Given that this threat landscape involves a wide array of devices without specific, uniform IOCs, defensive strategy must rely on architectural changes and behavioral monitoring. Based on the increasing frequency of these incidents, we recommend the following organizational measures:

  1. Implement Rigorous IoMT Asset Inventory: You cannot defend what you cannot see. Deploy passive network monitoring solutions specifically designed to fingerprint medical devices (MAC address OUI analysis, DPI of medical protocols like DICOM and HL7) to build a comprehensive, real-time inventory of every connected device on the clinical network.

  2. Enforce Strict Network Segmentation (Zero Trust): Move beyond traditional "flat" hospital networks. Architecturally isolate medical devices into micro-segments or VLANs based on their role and communication necessity. Ensure that an infusion pump in Room 302 can communicate only with the specific PACS server or medication dispensing system it requires, and nothing else.

  3. Establish "Acceptable Use" Baselines: For every class of medical device (e.g., Patient Monitors, CT Scanners), document the expected protocols, ports, and destination IPs. Use this baseline to configure your NAC (Network Access Control) and Firewall rules to deny all other traffic by default.

  4. Monitor for Anomalous Clinical Traffic: Deploy detection logic that flags deviations from normal clinical workflows. For example, a sudden surge in SMB traffic from a MRI console to a workstation outside the radiology department, or a medical device attempting to connect to a non-healthcare external IP address (e.g., a known C2 server or cryptocurrency pool).

  5. Collaborate with Biomedical Engineering: Security cannot work in a silo. Integrate the Biomedical/Clinical Engineering team into the SOC workflow. They possess the knowledge to differentiate between a device malfunction and a security compromise. Establish a formal process for patching and replacing legacy devices that no longer receive security updates.

  6. Review Vendor Contracts and Cybersecurity Posture: When acquiring new devices, enforce strict security requirements in procurement contracts. Mandate vendors provide a "Software Bill of Materials" (SBOM), a defined vulnerability disclosure process, and evidence of secure coding practices.

Remediation

To address the increasing severity of medical device hacks, Healthcare Organizations must move from a posture of passive acceptance to active hardening:

  • Network Isolation: Immediately disable unused ports and services on medical devices. Work with network engineering to restrict clinical VLANs from direct internet access. Utilize a Clinical Firewall or Application Layer Gateway to inspect and filter DICOM and HL7 traffic.

  • Access Control: Replace shared local accounts with individual, traceable credentials where the device OS supports it. Where multi-factor authentication (MFA) is not supported by the device, enforce MFA at the network access point (802.1x with EAP-TLS) to ensure only authenticated devices and users can connect to the clinical network.

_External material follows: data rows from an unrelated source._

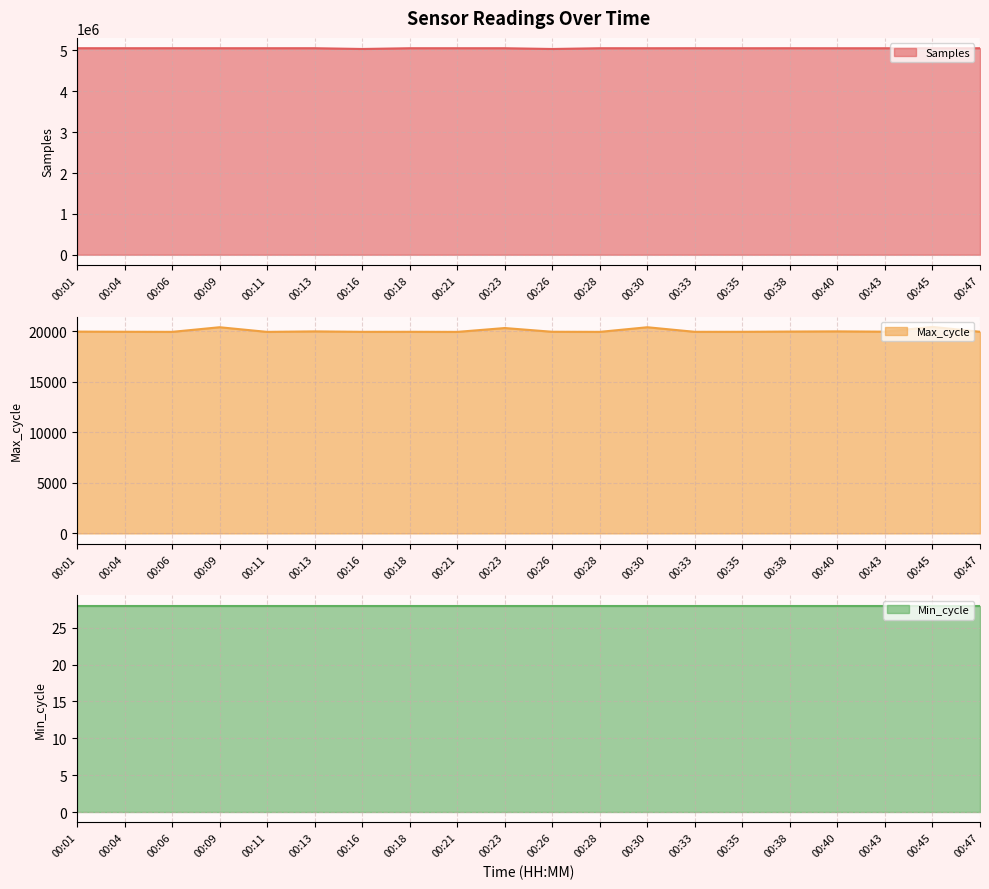

Which series has the largest total across all categories?

Samples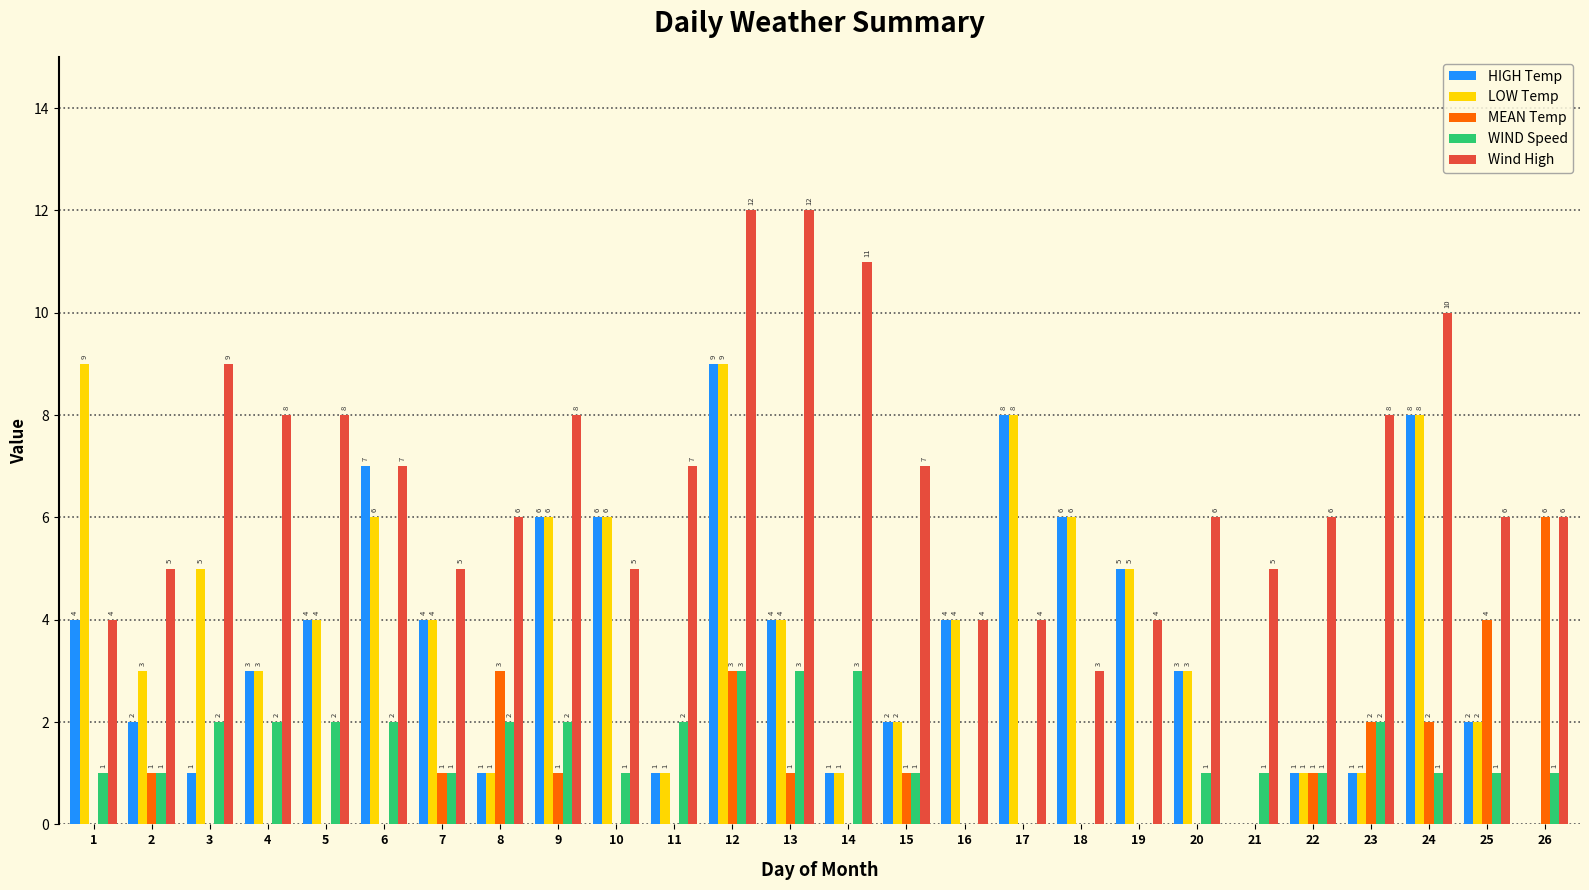

How many groups of bars are there?

26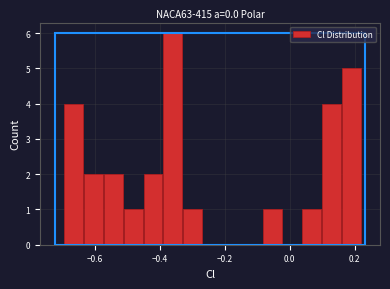

Read against the x-axis, roughly where is the centre of the tallest bar?

-0.36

  • Patching Strategy: Prioritize patching for "high-impact" devices that interface directly with patient life support. For devices that cannot be patched due to vendor constraints ("abandonware"), implement compensating controls such as virtual patching via intrusion prevention systems (IPS) or physical network isolation.

  • Vendor Coordination: Leverage the CISA KEV (Known Exploited Vulnerabilities) Catalog to identify critical vulnerabilities in medical device software. Engage vendors immediately with deadlines for remediation plans, referencing CISA directives as leverage for compliance.